Posted by:MikeJune 7, 2007 8:44:57 AMRespond ^
Capitalism, religion and overpopulation. Mother Earth doesn't stand a chance unless capitalistic model takes on some socialistic thresholds, religion is treated as another type of brain-washing, and sterilization is implemented for those who can't care for babies they have.
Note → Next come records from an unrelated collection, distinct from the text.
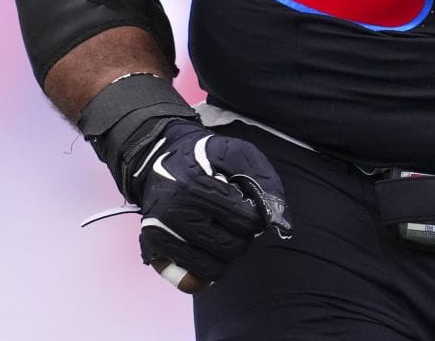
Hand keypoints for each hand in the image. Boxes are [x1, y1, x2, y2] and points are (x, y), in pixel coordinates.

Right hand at [79, 75, 290, 290]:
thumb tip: (281, 222)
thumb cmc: (204, 156)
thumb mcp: (238, 153)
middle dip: (241, 236)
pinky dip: (204, 269)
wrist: (158, 156)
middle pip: (232, 248)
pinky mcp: (153, 249)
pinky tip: (205, 250)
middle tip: (232, 220)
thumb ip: (264, 181)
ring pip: (213, 268)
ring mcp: (162, 233)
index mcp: (196, 186)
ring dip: (224, 254)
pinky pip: (191, 279)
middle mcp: (175, 212)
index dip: (256, 217)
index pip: (247, 222)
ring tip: (217, 231)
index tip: (247, 207)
Posted by:LouJune 7, 2007 8:48:40 AMRespond ^
Great Words of world wide importance! The whole world can now see the signs. If all world Governments,Rich Indrustries and People in power work together (hope) and change prioritys, maybe the current children and furture generations may stand a chance? Many people have made Money,Tax,Greed,Wealth,Power and lack of care priority for hundreds of years on planet earth, I wonder how long any Person/human can survive without Air,Water,Food,Shelter,and Support, as all those things are Related to the environment we all share (planet earth)(mother earth) keep up the Goodness and Positive action Paul Hawken, Motherjones and Inteligent people of Earth R.Smith (not Jones), haha, lol
Posted by:RobAugust 4, 2007 10:50:35 PMRespond ^
The problem has been brewing since before Adam Smith's writing, the British East India Co. spawned the Boston Tea Party, and Abe Lincoln sued a Railroad Co. for his wages. See Thom Hartmann's work. Fortunately, Food Coop's are fairly numerous, Organic Food and Fair Trade have international NGO's, as do Wind Power, Solar Power, Cooperatives, and Whole Cost Accounting. See Coopdirectory.org and IFOAM.org, for example, or my site, bluegreenmarble.com. The only way out is to act and speak up again and again. Worldwide organics already total some $25 billion, and Fair Trade involves millions of producers. We've got to get moving! I thought it was also pretty courageous in around 2005 when ministers protested at the World Economic Forum about outrageous levels of executive compensation. God bless you and all of us.